The foam pad can also be referred to as an “overtravel” pad: it permits the key to be pressed further after the foil layer makes contact with the PCB. The foam pad design, just like the conductive plastic approaches, appear to require the movable object to rest against the PCB for detection to occur. Topre’s conical spring method is a full analogue sensing method that allows for firmware-configurable pretravel and electronically-defined hysteresis.

Foam pad keyboard manufacturers include:

Digitran amusingly referred to foam pad keyboards as “sponge-on-a-stick” in an advertisment in Computer Design in January 1979; this was a slight against foam pad designs, as compared to their Golden Touch leaf spring design.

Leaf spring

Leaf spring capacitive sensing uses a metal leaf spring that is pushed down onto the PCB. One side of the leaf spring is attached to the PCB, and the plate hinges down towards the PCB under pressure from the plunger. Overtravel is achieved by a special prong on the leaf spring. The best-known leaf spring capacitive design is that of Digitran’s Golden Touch. Cortron filed a patent for their own design, but in both the one known CP-4550 keyboard and the CP-4550 advertisements, the design is the same as Digitran’s.

The exact date of introduction of leaf spring capacitive keyboards is unclear. CP-4550 appeared around 1981. Golden Touch keyboards have been found as far back as 1976, and advertised only as far back as 1978.

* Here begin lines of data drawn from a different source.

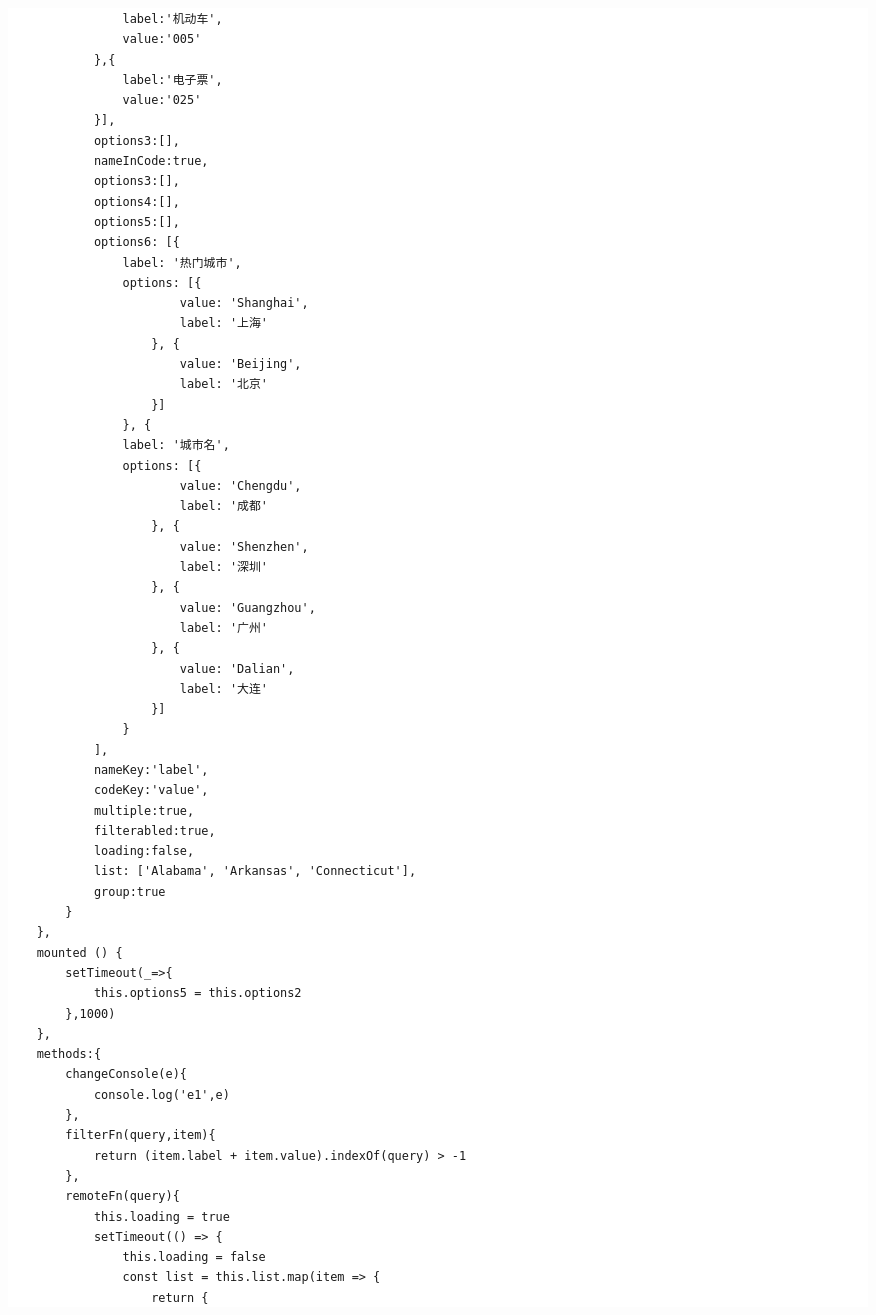                     label:'机动车',
                    value:'005'
                },{
                    label:'电子票',
                    value:'025'
                }],
                options3:[],
                nameInCode:true,
                options3:[],
                options4:[],
                options5:[],
                options6: [{
                    label: '热门城市',
                    options: [{
                            value: 'Shanghai',
                            label: '上海'
                        }, {
                            value: 'Beijing',
                            label: '北京'
                        }]
                    }, {
                    label: '城市名',
                    options: [{
                            value: 'Chengdu',
                            label: '成都'
                        }, {
                            value: 'Shenzhen',
                            label: '深圳'
                        }, {
                            value: 'Guangzhou',
                            label: '广州'
                        }, {
                            value: 'Dalian',
                            label: '大连'
                        }]
                    }
                ],
                nameKey:'label',
                codeKey:'value',
                multiple:true,
                filterabled:true,
                loading:false,
                list: ['Alabama', 'Arkansas', 'Connecticut'],
                group:true
            }
        },
        mounted () {
            setTimeout(_=>{
                this.options5 = this.options2
            },1000)
        },
        methods:{
            changeConsole(e){
                console.log('e1',e)
            },
            filterFn(query,item){
                return (item.label + item.value).indexOf(query) > -1
            },
            remoteFn(query){
                this.loading = true
                setTimeout(() => {
                    this.loading = false
                    const list = this.list.map(item => {
                        return {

Although the vast majority of membrane keyboards use conductive sensing, some manufacturers produced conductive membrane keyboards. Manufacturers of capacitive membrane keyboards include Micro Switch with SC and ST Series. Micro Switch’s approach appears to date back to around 1981.

Conical spring

Conical spring switching uses a small, low-force conical spring placed under a rubber dome. As the key is pressed, the rubber dome compresses the conical spring. Topre have made such keyboards since 1983, and continue to produce them to this day. They introduced APC—Actuation Point Changer—to permit the pretravel of the keyboard to be set to any of 1.5 mm, 2.2 mm or 3 mm; this is made possible by the inherently analogue nature of capacitive sensing. See the Realforce website for details and illustrations of Topre keyboards.